Il n’y aura décidément eu que la vulgarité pour permettre à cette personne de se faire une place dans l’État. 

Les salauds sont des projecteurs de sons. Sons ignobles qui ne peuvent persuader personne ! se disent les gens normaux. Ils oublient que, parmi les auditeurs, il y a des salauds, captant des ultrasons destinés à leurs oreilles et à leurs dents. (…) Les gens bien se taisent, les gens mal déblatèrent. Et c’est comme ça que le mal, parfois, gagne. Le bruit l’a emporté sur la pensée.

Les mots des salauds arment les bras des imbéciles. L’imbécile qui a assassiné Jean Jaurès avait été persuadé par la propagande qu’il était un traître. L’imbécile qui a assassiné Yitzhak Rabin avait été persuadé par la propagande qu’il était un mauvais Juif. L’imbécile qui a assassiné l’archiduc

François-Ferdinand d’Autriche avait été persuadé par la propagande qu’il voulait humilier la Serbie. Ces imbéciles avaient entendu des appels de mort symbolique qu’ils ont mis en acte. En août 2015, on n’en a pas parlé en France, un imbécile a assassiné Malleshappa Kalburgi, professeur de littérature en Inde qui avait osé se moquer de l’idolâtrie hindouiste. Il avait été harcelé de calomnies par les nationalistes hindous. Ces discours indécents, on les supporte. Il faudrait peut-être se rappeler que l’indécence mène au meurtre. 

(…) 

Le salaud guilleret est un type plus dangereux que le salaud aboyeur, on tient moins sa garde. Par les blagues permanentes du député Furnesse dans l’Histoire de l’amour et de la haine, j’ai voulu montrer que l’homophobie est guillerette. Le racisme est guilleret. L’antisémitisme est guilleret. La haine est guillerette.

— Il est extrêmement sympathique. — Ce doit être un salaud. 

(…) 

Les salauds se nourrissent de choses qu’on leur concède.

La droite française a concédé que les dires de l’extrême droite n’étaient pas entièrement faux, et cela profite, non à elle, mais à l’autre. Les salauds inférieurs qui rêvaient de mal voter se sont sentis moins surveillés. 

Toute personne qui oppose les enfants à un fait est un salaud. Les enfants sont hors de l’ordre du raisonnement. Ils deviennent un moyen de chantage. La vie se passe entre adultes, et on n’a pas à rendre les enfants des moyens de pouvoir.

Les gens de pouvoir adorent les rapports de force, même s’ils perdent. La saloperie fait partie du jeu. Ils aiment se voir salauds. « Je suis une merde humaine, yek yek yek. » La perte d’humanité se justifie à elle- même par le cynisme. Ce qui reste une explication suave : d’humanité ils n’ont sans doute jamais eu. 
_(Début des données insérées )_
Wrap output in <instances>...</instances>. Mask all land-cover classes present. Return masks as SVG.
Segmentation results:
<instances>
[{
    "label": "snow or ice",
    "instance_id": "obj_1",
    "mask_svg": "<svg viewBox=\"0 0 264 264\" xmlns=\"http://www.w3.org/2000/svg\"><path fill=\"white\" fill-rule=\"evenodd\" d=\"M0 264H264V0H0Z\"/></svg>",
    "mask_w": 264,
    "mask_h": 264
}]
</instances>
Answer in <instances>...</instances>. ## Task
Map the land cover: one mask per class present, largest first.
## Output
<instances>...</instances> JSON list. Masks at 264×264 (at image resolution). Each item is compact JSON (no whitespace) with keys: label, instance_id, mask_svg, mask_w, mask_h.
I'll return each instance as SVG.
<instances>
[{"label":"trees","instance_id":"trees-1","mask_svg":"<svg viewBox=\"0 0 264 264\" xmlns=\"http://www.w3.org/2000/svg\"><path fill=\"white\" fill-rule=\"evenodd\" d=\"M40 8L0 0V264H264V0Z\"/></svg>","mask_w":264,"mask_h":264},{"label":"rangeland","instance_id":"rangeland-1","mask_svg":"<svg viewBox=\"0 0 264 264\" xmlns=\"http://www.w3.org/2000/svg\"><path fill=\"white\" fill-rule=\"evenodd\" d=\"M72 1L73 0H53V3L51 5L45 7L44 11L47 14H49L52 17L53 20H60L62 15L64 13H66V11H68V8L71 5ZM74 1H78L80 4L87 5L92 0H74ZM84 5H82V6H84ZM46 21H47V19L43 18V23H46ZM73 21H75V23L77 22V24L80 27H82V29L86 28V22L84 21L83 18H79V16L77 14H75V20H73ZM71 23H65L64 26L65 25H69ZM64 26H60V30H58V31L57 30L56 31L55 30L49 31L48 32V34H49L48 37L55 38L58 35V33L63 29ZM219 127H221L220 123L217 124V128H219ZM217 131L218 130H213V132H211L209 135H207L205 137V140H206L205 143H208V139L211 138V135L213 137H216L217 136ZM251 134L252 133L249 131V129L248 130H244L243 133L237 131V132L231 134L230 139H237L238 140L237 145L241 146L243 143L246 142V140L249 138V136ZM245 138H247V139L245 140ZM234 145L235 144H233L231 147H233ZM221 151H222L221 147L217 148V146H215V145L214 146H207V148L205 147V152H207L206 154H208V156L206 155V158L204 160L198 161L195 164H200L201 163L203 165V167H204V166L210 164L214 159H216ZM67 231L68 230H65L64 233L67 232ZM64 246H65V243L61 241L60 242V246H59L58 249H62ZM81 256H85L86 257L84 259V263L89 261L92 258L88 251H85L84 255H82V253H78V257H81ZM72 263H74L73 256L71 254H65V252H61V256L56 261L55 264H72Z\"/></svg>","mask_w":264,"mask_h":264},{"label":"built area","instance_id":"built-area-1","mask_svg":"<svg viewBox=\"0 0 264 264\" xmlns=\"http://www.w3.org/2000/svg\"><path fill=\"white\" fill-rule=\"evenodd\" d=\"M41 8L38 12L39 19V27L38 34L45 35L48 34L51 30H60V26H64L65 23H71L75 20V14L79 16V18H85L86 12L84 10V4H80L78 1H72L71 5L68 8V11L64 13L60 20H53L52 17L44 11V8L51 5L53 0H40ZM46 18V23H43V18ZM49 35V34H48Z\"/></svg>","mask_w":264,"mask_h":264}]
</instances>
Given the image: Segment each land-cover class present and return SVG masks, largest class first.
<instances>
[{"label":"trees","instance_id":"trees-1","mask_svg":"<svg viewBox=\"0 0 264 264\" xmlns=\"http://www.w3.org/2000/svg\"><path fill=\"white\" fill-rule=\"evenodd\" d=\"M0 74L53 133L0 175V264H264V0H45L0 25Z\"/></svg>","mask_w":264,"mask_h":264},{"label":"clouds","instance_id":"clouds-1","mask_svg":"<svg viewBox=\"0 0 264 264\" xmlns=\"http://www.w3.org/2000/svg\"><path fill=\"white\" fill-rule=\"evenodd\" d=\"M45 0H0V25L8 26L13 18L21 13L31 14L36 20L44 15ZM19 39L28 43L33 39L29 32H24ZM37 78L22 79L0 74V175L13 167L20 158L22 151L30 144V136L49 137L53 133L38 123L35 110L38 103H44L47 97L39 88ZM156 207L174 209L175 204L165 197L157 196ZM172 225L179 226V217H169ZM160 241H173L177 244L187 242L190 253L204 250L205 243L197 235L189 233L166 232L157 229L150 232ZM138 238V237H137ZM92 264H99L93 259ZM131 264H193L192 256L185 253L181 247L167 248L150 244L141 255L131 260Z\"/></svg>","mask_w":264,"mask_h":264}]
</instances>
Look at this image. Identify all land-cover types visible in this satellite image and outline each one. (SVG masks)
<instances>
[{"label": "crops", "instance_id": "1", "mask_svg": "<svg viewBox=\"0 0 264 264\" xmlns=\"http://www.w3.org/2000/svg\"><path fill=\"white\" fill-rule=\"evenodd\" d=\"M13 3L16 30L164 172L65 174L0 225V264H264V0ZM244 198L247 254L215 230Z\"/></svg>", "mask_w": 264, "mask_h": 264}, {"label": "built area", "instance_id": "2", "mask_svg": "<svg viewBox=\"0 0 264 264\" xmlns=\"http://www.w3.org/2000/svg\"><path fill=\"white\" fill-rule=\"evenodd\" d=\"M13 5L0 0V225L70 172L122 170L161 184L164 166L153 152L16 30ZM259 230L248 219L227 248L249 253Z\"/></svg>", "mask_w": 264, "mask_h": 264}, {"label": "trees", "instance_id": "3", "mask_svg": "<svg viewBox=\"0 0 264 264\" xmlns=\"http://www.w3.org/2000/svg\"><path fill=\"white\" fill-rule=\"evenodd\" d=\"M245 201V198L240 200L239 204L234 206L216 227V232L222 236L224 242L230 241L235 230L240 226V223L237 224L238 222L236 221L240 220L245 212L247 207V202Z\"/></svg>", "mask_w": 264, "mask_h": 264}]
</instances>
Les salauds sont appliqués à leur saloperie. Ils ne cherchent qu’à nuire. Les gens normaux créent, travaillent, aiment, vivent. Les salauds ont un avantage d’antériorité ; le bien doit partir à leur poursuite avec cent mètres de retard. 

(…) 

Le salaud n’est jamais seul. Il est soutenu par la saloperie sournoise et camouflée. Tête baissée, anonyme, elle pousse comme dans une mêlée. Et jamais, jamais elle n’est jugée.

Je suis pour nommer les salauds célèbres. Dire leur nom propre, suivi du nom commun « salaud ». Mais les salauds fourbes, fourmillant et impunis ? Les petits, les obscurs, les dégradeurs, qui perpètrent leurs saloperies protégés par l’absence d’éclat de leur métier, de leur allure et de leur personnalité ? La fiction les capture. C’est une de ses fonctions. Sans la fiction, la vie avancerait, niaise, hypocrite et violente, laissant les délicats à la merci des salauds. 

(…) 

On n’a jamais vu quelqu’un aimant Oscar Wilde être un salaud. 

Les salauds sont populaires. 

Le salaud est une invention de la littérature de gauche, l’imbécile est une invention de la littérature de droite. Je prends invention dans le sens de découverte. Les salauds et les imbéciles préexistaient à tout et survivront à tout. Si Adam était un imbécile et Ève une salope, une Ève imbécile et un Adam salaud feront le nœud le jour de l’explosion.